3 COVID-19 Vaccine AdsBrene Brown says it best: “We live in a world where most people still subscribe to the belief that shame is a good tool for keeping people in line. Not only is this wrong, but it’s dangerous.”

The use of shame, fear, and guilt is a cop-out, and a genuine marketing fail. It may feel “satisfying” to be snarky, but using insults doesn’t show that you understand your audience—it highlights the fact that you don’t actually know them at all. You’re not empathizing and offering solutions or support to your customer– you’re herding. Loud voices, insults, condescension simply is unacceptable behavior. Now is the time to lean into advertising ethics.
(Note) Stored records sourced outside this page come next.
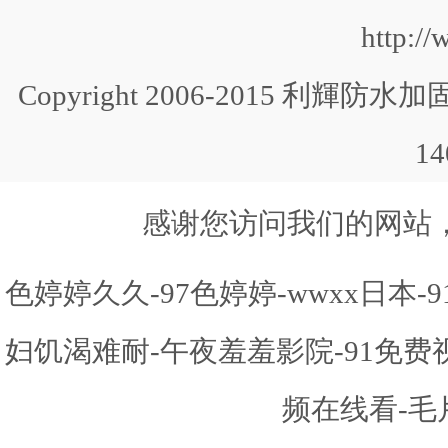
http:/
Copyright 2006-2015 利輝防水加固 
1
感谢您访问我们的网站
色婷婷久久-97色婷婷-wwxx日本
妇饥渴难耐-午夜羞羞影院-91免
频在线看-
If you ever find yourself tempted to take the easy way out of a tricky marketing situation by implementing shame tactics instead of leading with empathy, remember Michelle Obama’s famous quote: “When they go low, we go high.” 

By embracing a view of empathy and compassion towards those on the community playground–we find those chalk lines are a little more negotiable. When we’re willing to step off that box of superiority and actually get their toes in the sandbox, we can stop arguing over shovels and sides and start building sandcastles together.